I have procured a copy of Busby Berkeley's The Gang's All Here; it'll be released on February 20, both individually and as part of an Alice Faye collection.
From a preliminary viewing, I think this DVD is pretty much what I'd hoped for; having only seen beaten-up TV versions, I'm no expert on how the film should look, but the transfer seems to be true to the gloriously garish Fox Technicolor and the work of one of Fox's best cinematographers, Edward Cronjager. (Cronjager's uncle, brother and son were also cinematographers -- his son shot the Hill Street Blues TV series. They were kind of the photographic answer to Alfred Newman's musical family, which was also Fox-affiliated.) The extras are about as good as I could have expected: a commentary; a featurette on Berkeley; radio excerpts with Faye (who gave up movie musicals after this film) and her husband Phil Harris; a deleted scene. Also somebody dug up a promotional film Alice Faye made for Pfizer, including clips from her past movies, which is billed here as her "last film."

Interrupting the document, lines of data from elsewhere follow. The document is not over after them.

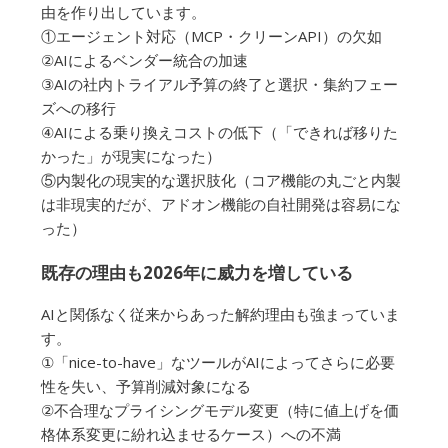
由を作り出しています。
①エージェント対応（MCP・クリーンAPI）の欠如
②AIによるベンダー統合の加速
③AIの社内トライアル予算の終了と選択・集約フェー
ズへの移行
④AIによる乗り換えコストの低下（「できれば移りた
かった」が現実になった）
⑤内製化の現実的な選択肢化（コア機能の丸ごと内製
は非現実的だが、アドオン機能の自社開発は容易にな
った）
既存の理由も2026年に威力を増している
AIと関係なく従来からあった解約理由も強まっていま
す。
①「nice-to-have」なツールがAIによってさらに必要
性を失い、予算削減対象になる
②不合理なプライシングモデル変更（特に値上げを価
格体系変更に紛れ込ませるケース）への不満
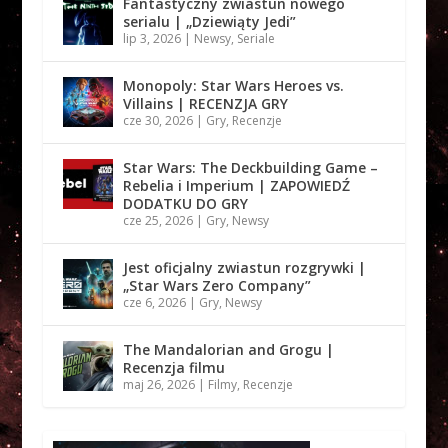
Fantastyczny zwiastun nowego
serialu | „Dziewiąty Jedi”
lip 3, 2026
|
Newsy
,
Seriale
Monopoly: Star Wars Heroes vs.
Villains | RECENZJA GRY
cze 30, 2026
|
Gry
,
Recenzje
Star Wars: The Deckbuilding Game –
Rebelia i Imperium | ZAPOWIEDŹ
DODATKU DO GRY
cze 25, 2026
|
Gry
,
Newsy
Jest oficjalny zwiastun rozgrywki |
„Star Wars Zero Company”
cze 6, 2026
|
Gry
,
Newsy
The Mandalorian and Grogu |
Recenzja filmu
maj 26, 2026
|
Filmy
,
Recenzje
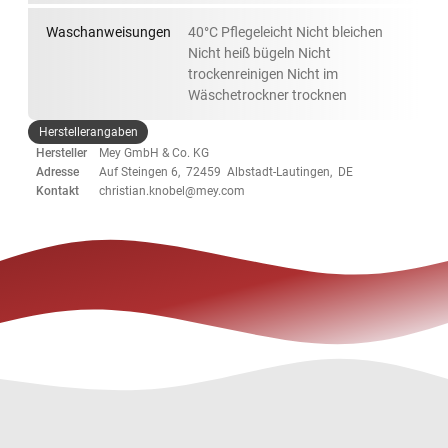
Waschanweisungen
40°C Pflegeleicht Nicht bleichen
Nicht heiß bügeln Nicht
trockenreinigen Nicht im
Wäschetrockner trocknen
Herstellerangaben
Hersteller
Mey GmbH & Co. KG
Adresse
Auf Steingen 6, 72459 Albstadt-Lautingen, DE
Kontakt
christian.knobel@mey.com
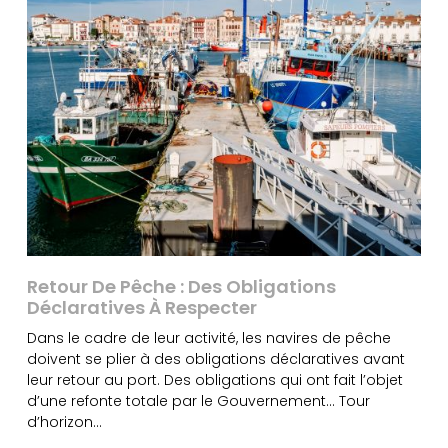
Retour De Pêche : Des Obligations
Déclaratives À Respecter
Dans le cadre de leur activité, les navires de pêche
doivent se plier à des obligations déclaratives avant
leur retour au port. Des obligations qui ont fait l’objet
d’une refonte totale par le Gouvernement… Tour
d’horizon…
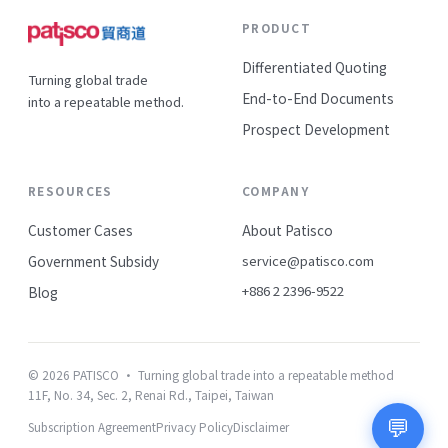
PRODUCT
Differentiated Quoting
Turning global trade
End-to-End Documents
into a repeatable method.
Prospect Development
RESOURCES
COMPANY
Customer Cases
About Patisco
Government Subsidy
service@patisco.com
+886 2 2396-9522
Blog
© 2026 PATISCO · Turning global trade into a repeatable method
11F, No. 34, Sec. 2, Renai Rd., Taipei, Taiwan
💬
Subscription Agreement
Privacy Policy
Disclaimer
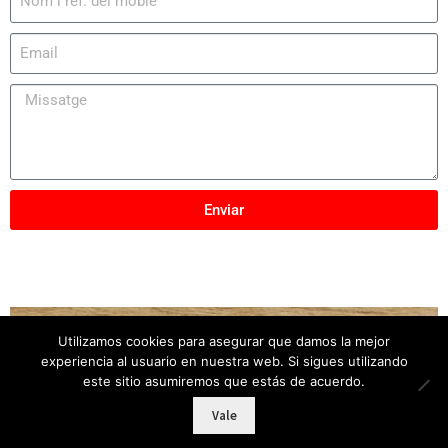
Enviar
Utilizamos cookies para asegurar que damos la mejor
Copyright © 2025
Mobles Elber
– Tots els drets
experiencia al usuario en nuestra web. Si sigues utilizando
reservats
este sitio asumiremos que estás de acuerdo.
Vale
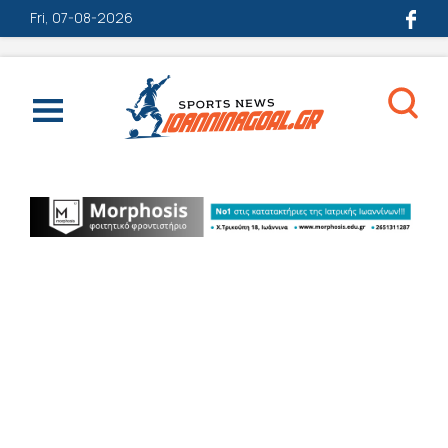
Fri, 07-08-2026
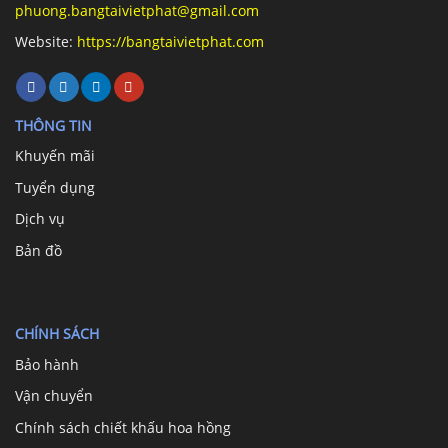
phuong.bangtaivietphat@gmail.com
Website:
https://bangtaivietphat.com
THÔNG TIN
Khuyến mãi
Tuyển dụng
Dịch vụ
Bản đồ
CHÍNH SÁCH
Bảo hành
Vận chuyển
Chính sách chiết khấu hoa hồng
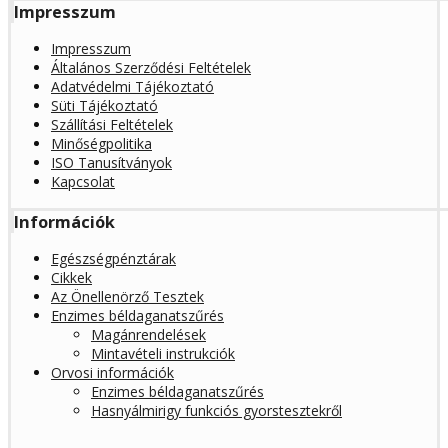
Impresszum
Impresszum
Általános Szerződési Feltételek
Adatvédelmi Tájékoztató
Süti Tájékoztató
Szállítási Feltételek
Minőségpolitika
ISO Tanusítványok
Kapcsolat
Információk
Egészségpénztárak
Cikkek
Az Önellenörző Tesztek
Enzimes béldaganatszűrés
Magánrendelések
Mintavételi instrukciók
Orvosi információk
Enzimes béldaganatszűrés
Hasnyálmirigy funkciós gyorstesztekről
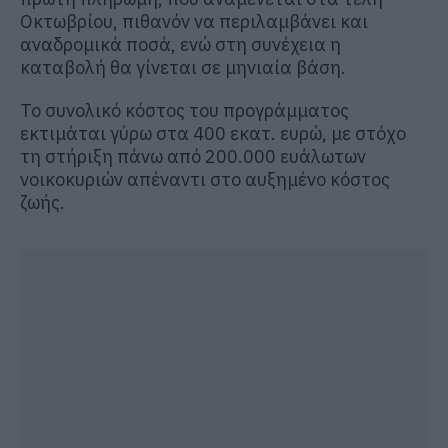
Οκτωβρίου, πιθανόν να περιλαμβάνει και
αναδρομικά ποσά, ενώ στη συνέχεια η
καταβολή θα γίνεται σε μηνιαία βάση.
Το συνολικό κόστος του προγράμματος
εκτιμάται γύρω στα 400 εκατ. ευρώ, με στόχο
τη στήριξη πάνω από 200.000 ευάλωτων
νοικοκυριών απέναντι στο αυξημένο κόστος
ζωής.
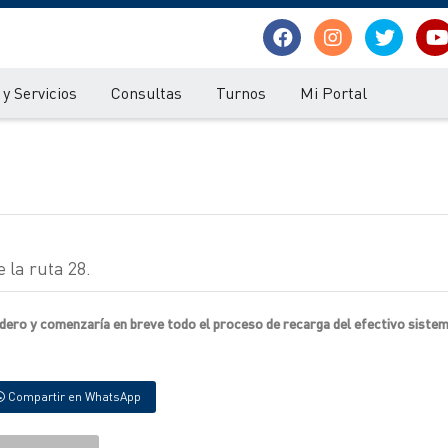
y Servicios
Consultas
Turnos
Mi Portal
 la ruta 28.
edero y comenzaría en breve todo el proceso de recarga del efectivo sistem
Compartir en WhatsApp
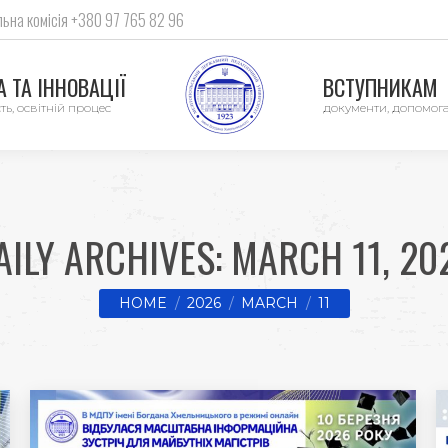
ьна комісія +380 97 765 82 96
 ТА ІННОВАЦІЇ
ВСТУПНИКАМ
ть, освітній процес
документи, допомог
AILY ARCHIVES:
MARCH 11, 20
You are here:
HOME
2026
MARCH
11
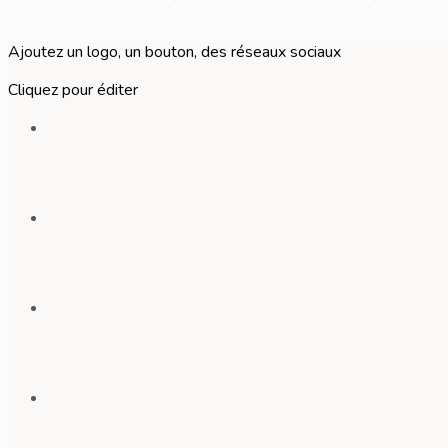
Ajoutez un logo, un bouton, des réseaux sociaux
Cliquez pour éditer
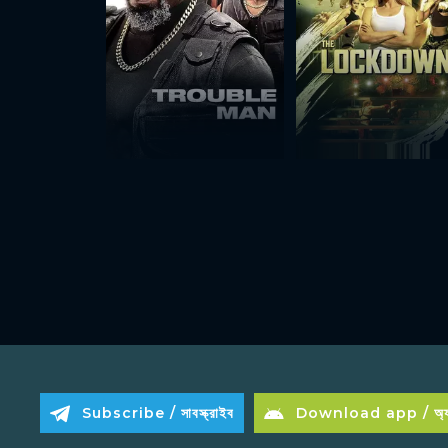
Subscribe / সাবস্ক্রাইব
Download app / অ্যা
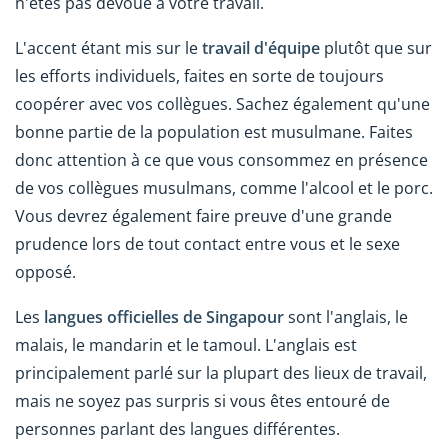
n'êtes pas dévoué à votre travail.
L'accent étant mis sur le
travail d'équipe
plutôt que sur
les efforts individuels, faites en sorte de toujours
coopérer avec vos collègues. Sachez également qu'une
bonne partie de la population est musulmane. Faites
donc attention à ce que vous consommez en présence
de vos collègues musulmans, comme l'alcool et le porc.
Vous devrez également faire preuve d'une grande
prudence lors de tout contact entre vous et le sexe
opposé.
Les
langues officielles de Singapour
sont l'anglais, le
malais, le mandarin et le tamoul. L'anglais est
principalement parlé sur la plupart des lieux de travail,
mais ne soyez pas surpris si vous êtes entouré de
personnes parlant des langues différentes.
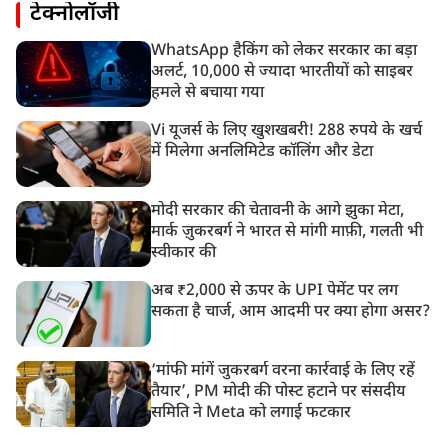
टेक्नोलॉजी
WhatsApp हैकिंग को लेकर सरकार का बड़ा
अलर्ट, 10,000 से ज्यादा भारतीयों को साइबर
हमले से बचाया गया
Vi यूजर्स के लिए खुशखबरी! 288 रुपये के खर्च
में मिलेगा अनलिमिटेड कॉलिंग और डेटा
मोदी सरकार की चेतावनी के आगे झुका मेटा,
मार्क ज़ुकरबर्ग ने भारत से मांगी माफ़ी, गलती भी
स्वीकार की
अब ₹2,000 से ऊपर के UPI पेमेंट पर लग
सकता है चार्ज, आम आदमी पर क्या होगा असर?
‘मांफी मांगें जुकरबर्ग वरना कार्रवाई के लिए रहें
तैयार’, PM मोदी की पोस्ट हटाने पर संसदीय
समिति ने Meta को लगाई फटकार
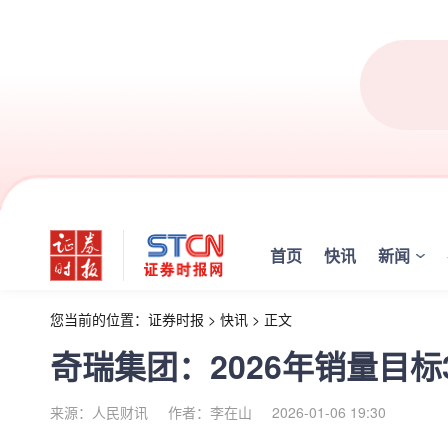
首页
快讯
新闻
您当前的位置：
证券时报
>
快讯
>
正文
奇瑞集团：2026年销量目标
来源：人民财讯
作者：李在山
2026-01-06 19:30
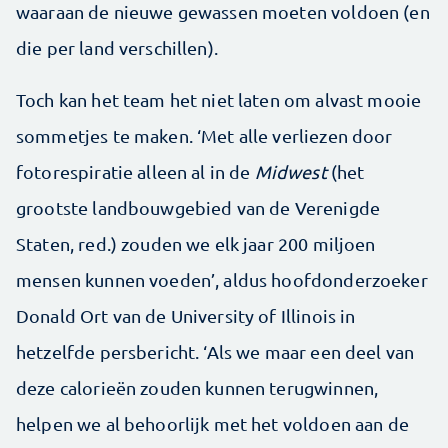
waaraan de nieuwe gewassen moeten voldoen (en
die per land verschillen).
Toch kan het team het niet laten om alvast mooie
sommetjes te maken. ‘Met alle verliezen door
fotorespiratie alleen al in de
Midwest
(het
grootste landbouwgebied van de Verenigde
Staten, red.) zouden we elk jaar 200 miljoen
mensen kunnen voeden’, aldus hoofdonderzoeker
Donald Ort van de University of Illinois in
hetzelfde persbericht. ‘Als we maar een deel van
deze calorieën zouden kunnen terugwinnen,
helpen we al behoorlijk met het voldoen aan de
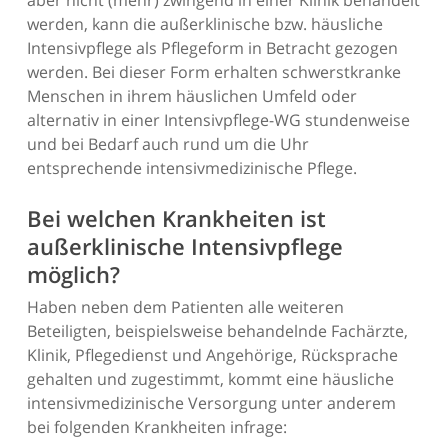
aber nicht (mehr) zwingend in einer Klinik behandelt
werden, kann die außerklinische bzw. häusliche
Intensivpflege als Pflegeform in Betracht gezogen
werden. Bei dieser Form erhalten schwerstkranke
Menschen in ihrem häuslichen Umfeld oder
alternativ in einer Intensivpflege-WG stundenweise
und bei Bedarf auch rund um die Uhr
entsprechende intensivmedizinische Pflege.
Bei welchen Krankheiten ist
außerklinische Intensivpflege
möglich?
Haben neben dem Patienten alle weiteren
Beteiligten, beispielsweise behandelnde Fachärzte,
Klinik, Pflegedienst und Angehörige, Rücksprache
gehalten und zugestimmt, kommt eine häusliche
intensivmedizinische Versorgung unter anderem
bei folgenden Krankheiten infrage:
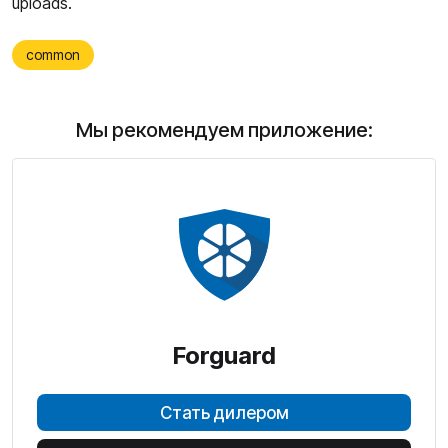
uploads.
common
Мы рекомендуем приложение:
Forguard
Стать дилером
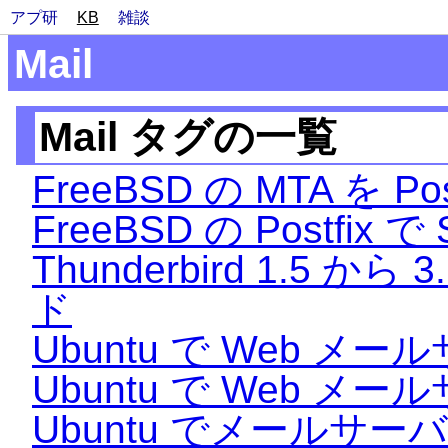
アプ研
KB
雑談
Mail
Mail タグの一覧
FreeBSD の MTA を P
FreeBSD の Postfix で
Thunderbird 1.5 
ド
Ubuntu で Web メ
Ubuntu で Web メ
Ubuntu でメールサー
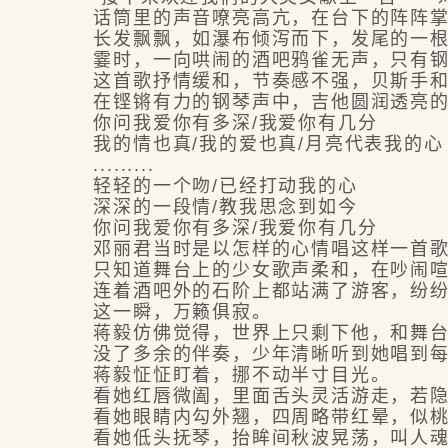
话筒里的声音嘹亮高亢，在台下的阵阵掌声
长发飘飘，如瀑布倾泻而下，发尾的一根
霎时，一向哄闹的酒吧鸦雀无声，只有钢
这首歌抒情缓和，节奏感不强，贝斯手和
在铿锵有力的钢琴声中，吉他圆润透亮的低
你问我爱你有多深/我爱你有几分
我的情也真/我的爱也真/月亮代表我的心
.........
轻轻的一个吻/已经打动我的心
深深的一段情/教我思念到如今
你问我爱你有多深/我爱你有几分
邓丽君当时是以怎样的心情唱这样一首歌
只知道舞台上的少女歌声柔和，在吵闹喧嚣
连着酒吧外的石阶上都站满了游客，纷纷
这一瞬，万籁俱寂。
蒋毅仿佛觉得，世界上只剩下他，和舞台
没了多余的伴奏，少年清晰听到她唱到每句
蒋毅怔怔盯着，挪不动半寸目光。
看她红唇微阖，里面舌头灵活游走，若隐
看她眼睛内勾外翘，四周略带红晕，似桃
看她低头抚琴，抬眸间秋波晃荡，叫人魂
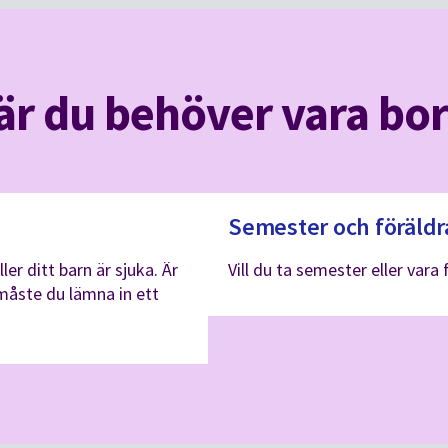
är du behöver vara bor
Semester och
föräldr
er ditt barn är sjuka. Är
Vill du ta semester eller var
 måste du lämna in ett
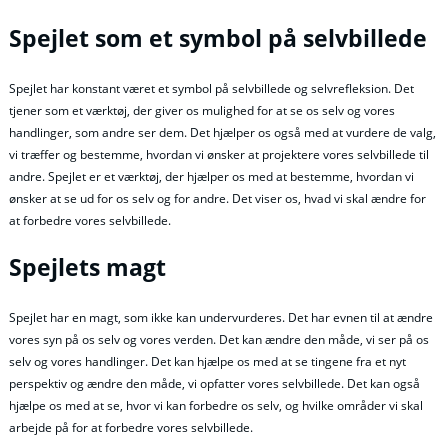
Spejlet som et symbol på selvbillede
Spejlet har konstant været et symbol på selvbillede og selvrefleksion. Det
tjener som et værktøj, der giver os mulighed for at se os selv og vores
handlinger, som andre ser dem. Det hjælper os også med at vurdere de valg,
vi træffer og bestemme, hvordan vi ønsker at projektere vores selvbillede til
andre. Spejlet er et værktøj, der hjælper os med at bestemme, hvordan vi
ønsker at se ud for os selv og for andre. Det viser os, hvad vi skal ændre for
at forbedre vores selvbillede.
Spejlets magt
Spejlet har en magt, som ikke kan undervurderes. Det har evnen til at ændre
vores syn på os selv og vores verden. Det kan ændre den måde, vi ser på os
selv og vores handlinger. Det kan hjælpe os med at se tingene fra et nyt
perspektiv og ændre den måde, vi opfatter vores selvbillede. Det kan også
hjælpe os med at se, hvor vi kan forbedre os selv, og hvilke områder vi skal
arbejde på for at forbedre vores selvbillede.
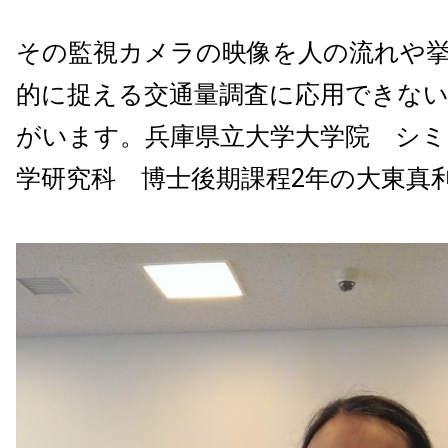
その監視カメラの映像を人の流れや
的に捉える交通量調査に応用できな
がいます。兵庫県立大学大学院 シ
学研究科 博士後期課程2年の大東真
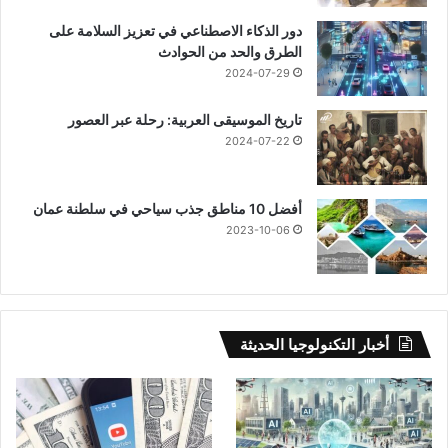
دور الذكاء الاصطناعي في تعزيز السلامة على
الطرق والحد من الحوادث
2024-07-29
تاريخ الموسيقى العربية: رحلة عبر العصور
2024-07-22
أفضل 10 مناطق جذب سياحي في سلطنة عمان
2023-10-06
أخبار التكنولوجيا الحديثة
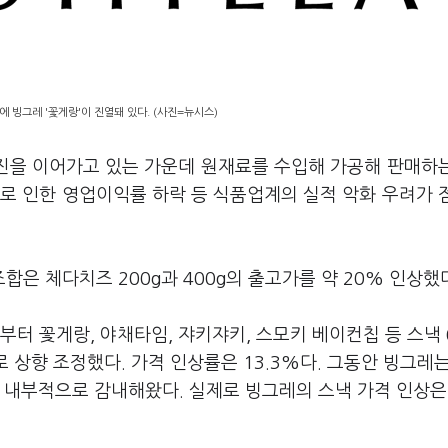
에 빙그레 '꽃게랑'이 진열돼 있다. (사진=뉴시스)
행진을 이어가고 있는 가운데 원재료를 수입해 가공해 판매하
로 인한 영업이익률 하락 등 식품업계의 실적 악화 우려가 
은 체다치즈 200g과 400g의 출고가를 약 20% 인상했
부터 꽃게랑, 야채타임, 쟈키쟈키, 스모키 베이컨칩 등 스낵 
로 상향 조정했다. 가격 인상률은 13.3%다. 그동안 빙그레
 내부적으로 감내해왔다. 실제로 빙그레의 스낵 가격 인상은 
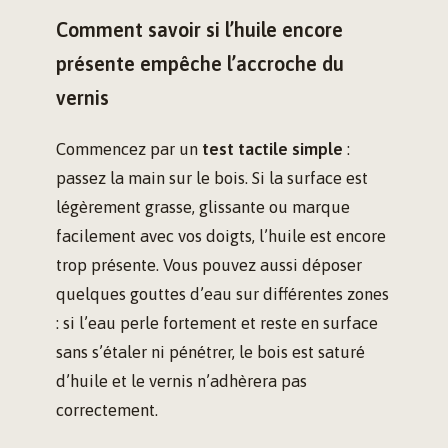
Comment savoir si l’huile encore
présente empêche l’accroche du
vernis
Commencez par un
test tactile simple
:
passez la main sur le bois. Si la surface est
légèrement grasse, glissante ou marque
facilement avec vos doigts, l’huile est encore
trop présente. Vous pouvez aussi déposer
quelques gouttes d’eau sur différentes zones
: si l’eau perle fortement et reste en surface
sans s’étaler ni pénétrer, le bois est saturé
d’huile et le vernis n’adhèrera pas
correctement.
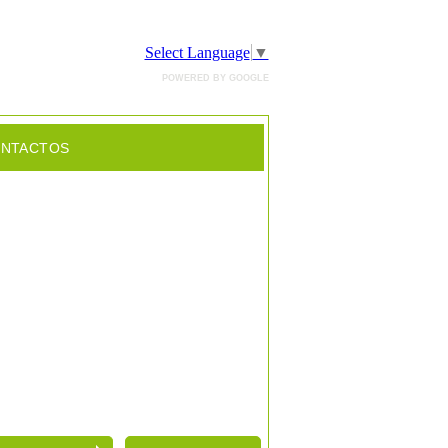
Select Language
▼
POWERED BY GOOGLE
NTACTOS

In fact, now that Warner Brothers' treatment of its back catalogue isn't as good as it once was -- their classic-film releases have fewer and fewer special features and the transfers aren't always what they could be -- I think Fox may be ahead of them when it comes to handling classic film. The one thing holding them back is that they need to get around to the hidden gems in their catalogue (Cluny Brown, let's say, or Bachelor Flat, or many other movies they didn't release on VHS). But they're improving, which is more than I can say for most studios when it comes to old movies.